Chapter 37: 7-9
The Laws of Immersing Utensils
7. When a Jew gives a raw silver or other metals to a gentile craftsman to fashion a utensil, he should immerse it without a blessing. The same law applies when he employs a gentile to repair a vessel with a leak serious enough to prevent it from containing a revi'is of liquid.
8. [Our Sages stated that only Kli Seuda (utensils or vessels used for a meal) must be immersed. This category included:] utensils or vessels which are used for food that can be eaten immediately without any other preparatory steps.
Thus, the iron tools used to prepare matzos and the needle used to sew stuffed foods, and the like , need not be immersed. Nevertheless, a slaughtering knife and, similarly, the knife used to skin an animal must be immersed without a blessing, since these knives can also be used for food that has been cooked. The same law applies to the trays upon which matzos are placed.
A tripod on which pots are placed does not need to be immersed, since the food itself does not touch it. However, a spit used to roast meat should be immersed and a blessing recited.

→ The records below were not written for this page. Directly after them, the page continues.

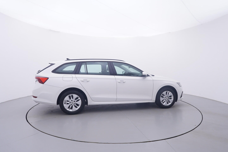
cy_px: 76
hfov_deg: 77.3
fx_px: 143
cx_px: 114
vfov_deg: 56.2
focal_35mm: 22
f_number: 5
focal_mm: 15
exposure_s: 1/80
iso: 200
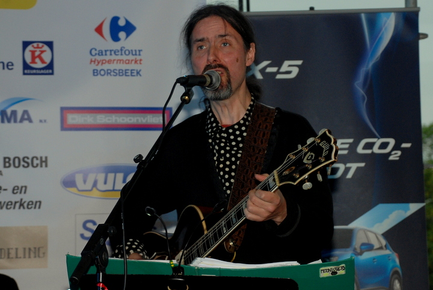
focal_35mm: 93
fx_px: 1121
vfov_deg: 14.8
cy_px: 145
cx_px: 216
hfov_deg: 21.9
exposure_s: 1/60
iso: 320
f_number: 5.3
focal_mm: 62
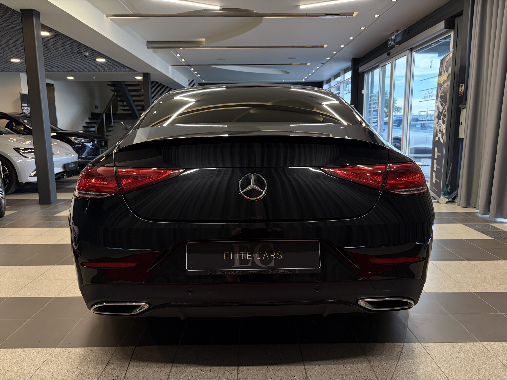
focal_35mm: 26
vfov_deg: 53.1
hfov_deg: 67.3
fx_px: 381
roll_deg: +0.9
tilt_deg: -9.5
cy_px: 190
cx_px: 254
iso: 200
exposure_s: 1/100
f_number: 1.6
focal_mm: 5.96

Some opinions maintain that bottles which are merely used to hold liquids and pour from them into cups, rather than to be drunk from directly, are not considered to be vessels used for a meal and need not be immersed. Others require that they be immersed. Hence, they should be immersed without a blessing.
9. A pepper mill must be immersed because of its metal parts. However, the lower receptacle into which the spices fall need not be immersed, because it is made of wood. (Coffee grinders should be immersed without reciting a blessing.)